**Texte source**
++++++++

La souveraineté numérique avec le logiciel libre, grande absente de la campagne pour les Européennes en France

L’apport du logiciel libre pour la souveraineté numérique notamment en Europe commence à être compris. Pourtant, on peut s’inquiéter de l’absence de ce sujet dans la campagne pour les Européennes en France. Stéphane Fermigier, coprésident de l’Union des entreprises du logiciel libre et du numérique ouvert (CNLL, Conseil national du logiciel libre) aborde le sujet. Pierre Paradinas et Serge Abiteboul

La souveraineté numérique, que nous définirons comme une autonomie stratégique pour les États, les entreprises et les citoyens dans le domaine du numérique (logiciels, données, matériels, infrastructures…), apparaît sous-représentée dans le débat politique actuel, en particulier en France où la campagne pour les élections européennes ne met pas suffisamment en lumière cet enjeu crucial. Ce manque d’attention est préoccupant compte tenu de l’importance croissante des technologies numériques dans notre société et de notre dépendance envers des acteurs principalement américains et asiatiques.

Un peu de contexte

Le logiciel libre, ou open source, représente un pilier fondamental pour atteindre la souveraineté numérique. Ce type de logiciel, dont le code source est public et que chacun peut modifier, améliorer et redistribuer, accélère l’innovation ouverte, évite l’enfermement technologique (lock-in) au sein de plateformes propriétaires et renforce l’autodétermination numérique des utilisateurs. Selon la Commission européenne, l’open source « accroît notre capacité à agir de manière indépendante pour préserver nos intérêts, défendre les valeurs et le mode de vie européens et contribuer à façonner notre avenir.”

++++++++

**Enregistrements fournis**

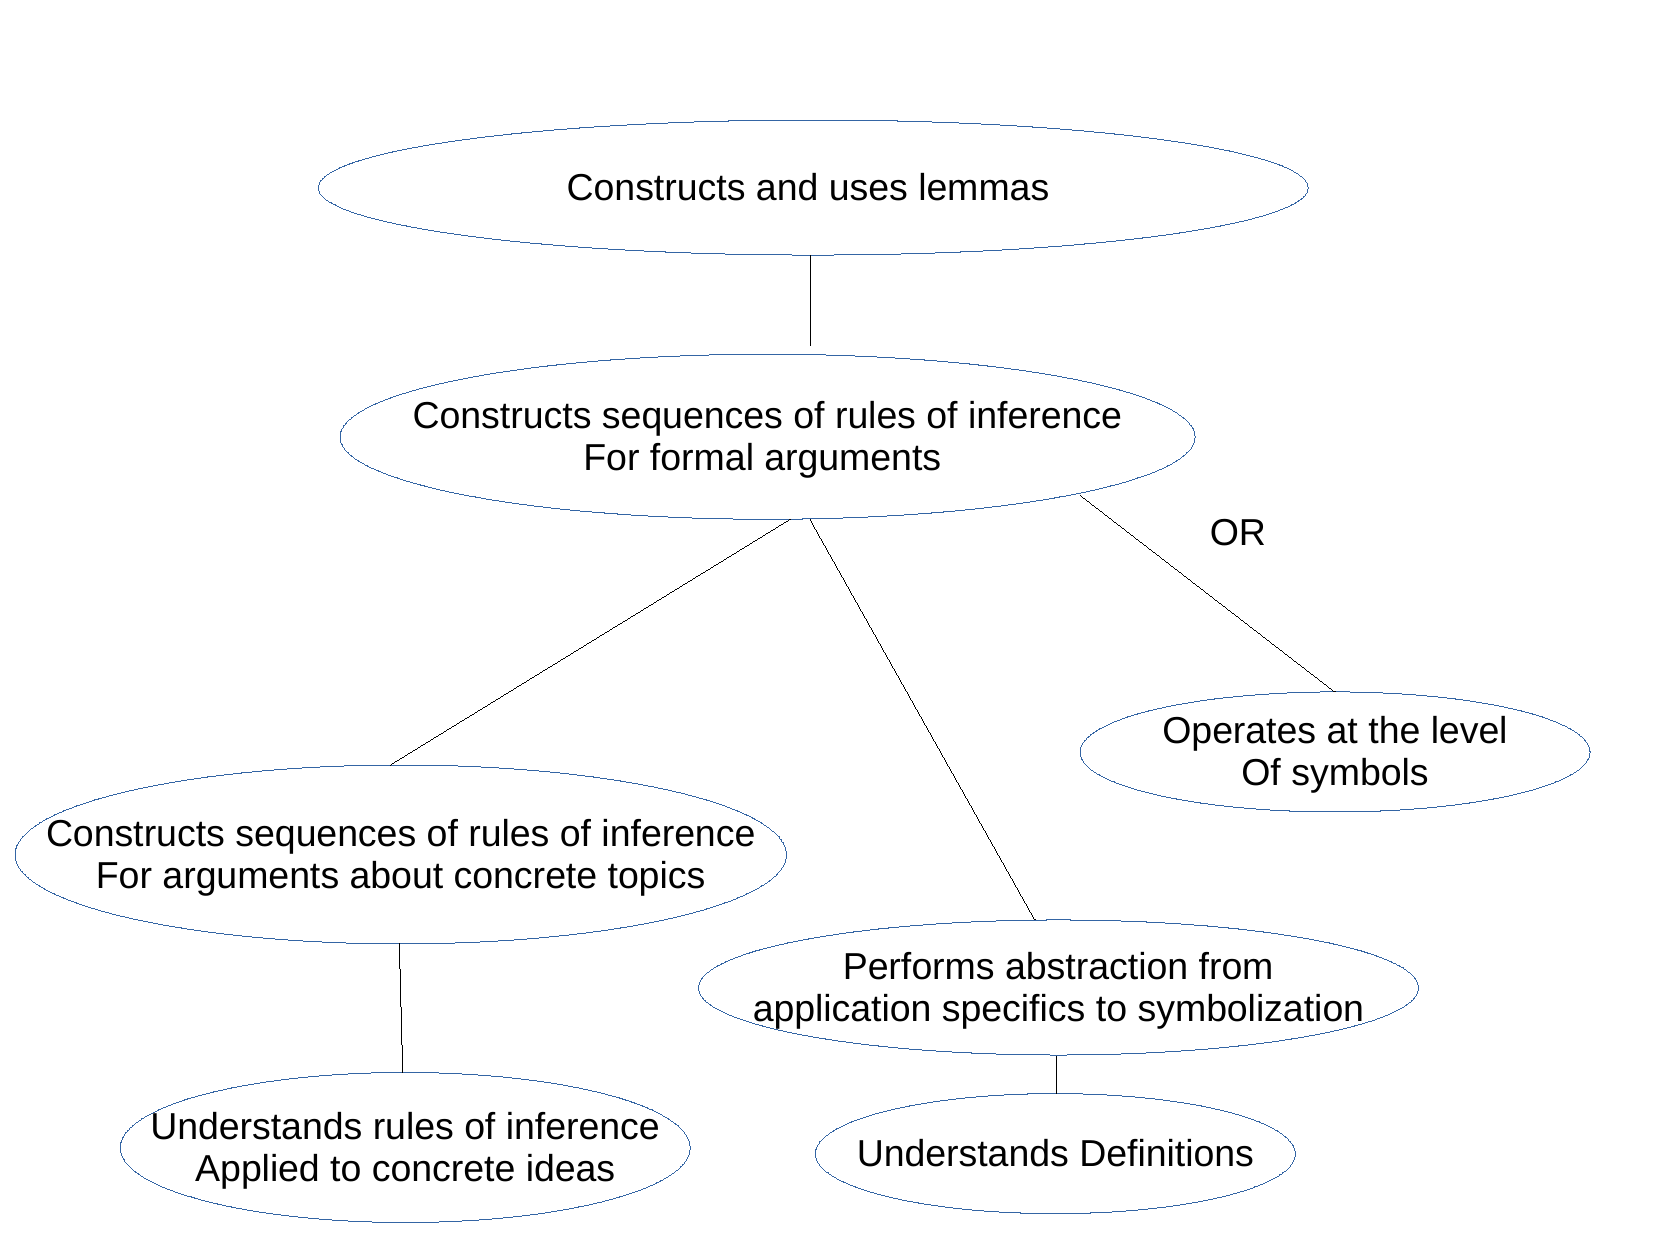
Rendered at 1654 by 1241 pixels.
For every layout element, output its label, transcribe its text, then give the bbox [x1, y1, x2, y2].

text_box Constructs sequences of rules of inference For formal arguments [340, 354, 1196, 520]
text_box Performs abstraction from application specifics to symbolization [698, 919, 1419, 1056]
text_box Understands rules of inference Applied to concrete ideas [120, 1072, 691, 1223]
text_box OR [1195, 504, 1281, 580]
text_box Operates at the level Of symbols [1080, 691, 1591, 812]
text_box Constructs and uses lemmas [318, 120, 1309, 256]
text_box Understands Definitions [815, 1093, 1296, 1214]
text_box Constructs sequences of rules of inference For arguments about concrete topics [15, 765, 787, 944]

++++++++

**Consignes**
A) Restituez à l'identique toutes les lignes des enregistrements, s'il vous plaît, en omettant les images.
B) Rédigez la suite du texte sur le logiciel libre et la souveraineté numérique, en reprenant après sa dernière phrase.

**Corrigés**
A)
Rendered at 1654 by 1241 pixels.
For every layout element, output its label, transcribe its text, then give the bbox [x1, y1, x2, y2].

text_box Constructs sequences of rules of inference For formal arguments [340, 354, 1196, 520]
text_box Performs abstraction from application specifics to symbolization [698, 919, 1419, 1056]
text_box Understands rules of inference Applied to concrete ideas [120, 1072, 691, 1223]
text_box OR [1195, 504, 1281, 580]
text_box Operates at the level Of symbols [1080, 691, 1591, 812]
text_box Constructs and uses lemmas [318, 120, 1309, 256]
text_box Understands Definitions [815, 1093, 1296, 1214]
text_box Constructs sequences of rules of inference For arguments about concrete topics [15, 765, 787, 944]

B)
En dépit d’une contribution économique significative — représentant 10 % du marché des logiciels et services informatiques en France, soit plus de 6 milliards d’euros de chiffre d’affaires annuel — le logiciel libre ne reçoit pas l’attention politique proportionnelle à son impact. La législation française, notamment la Loi pour une République Numérique de 2016, a bien tenté de promouvoir son usage dans l’administration publique en “encourageant” son adoption, mais les initiatives restent insuffisantes.

À l’échelle de l’Union européenne, des efforts ont été entrepris, comme en témoignent les Stratégies Open Source de la Commission européenne pour les périodes 2014-2017 et 2020-2023, qui visent à augmenter la transparence, à améliorer la sécurité des systèmes informatiques et à stimuler l’innovation au sein des services publics. Toutefois, pour que l’Europe progresse réellement vers une autonomie numérique, il est essentiel que ces engagements soient non seulement renouvelés pour la mandature à venir du Parlement et de la Commission, mais aussi significativement élargis pour impacter plus que les services informatiques de la Commission, si importants soient-ils.

Les grands partis français aux abonnés absents

Le CNLL, qui représente la filière française des entreprises du logiciel libre, a élaboré et diffusé un questionnaire auprès des principaux partis candidats aux Européennes de juin. Aucun des grands partis sollicités à de multiples reprises et par différents canaux n’a donné suite.

Cette absence de réponse des grands partis est la marque soit d’un désintérêt, soit d’une absence d’expertise sur ces sujets cruciaux, et dans tous les cas nous apparaît comme une faute majeure face aux enjeux.

À ce jour, seuls deux petits partis, Volt France et le Parti Pirate, ont répondu à ce questionnaire (réponse de Voltréponse du Paris Pirate), en reconnaissant pleinement l’importance de la souveraineté numérique et en proposant des stratégies claires pour intégrer davantage le logiciel libre dans la politique numérique européenne.

Le Parti Pirate, fidèle à son engagement historique envers l’idéologie du logiciel libre, adopte le slogan “argent public, code public”, qui affirme que tous les logiciels financés par des ressources publiques doivent être libres et ouverts. Cette position s’inscrit dans une vision plus large visant à transformer l’administration publique en intégrant le logiciel libre pour renforcer l’indépendance, la transparence et réduire les coûts.

Volt France, de son côté, reconnaît également le rôle stratégique du logiciel libre dans la quête de souveraineté numérique, mais adopte une approche qui inclut la création d’une infrastructure numérique européenne autonome. Ils envisagent des mesures législatives et des financements spécifiques pour soutenir le logiciel libre, y compris un Small Business Act européen qui garantirait un soutien aux PME, notamment celles offrant des solutions de cloud et de logiciels libres. Cette initiative vise à favoriser la compétitivité et à réduire la dépendance vis-à-vis des géants technologiques non européens.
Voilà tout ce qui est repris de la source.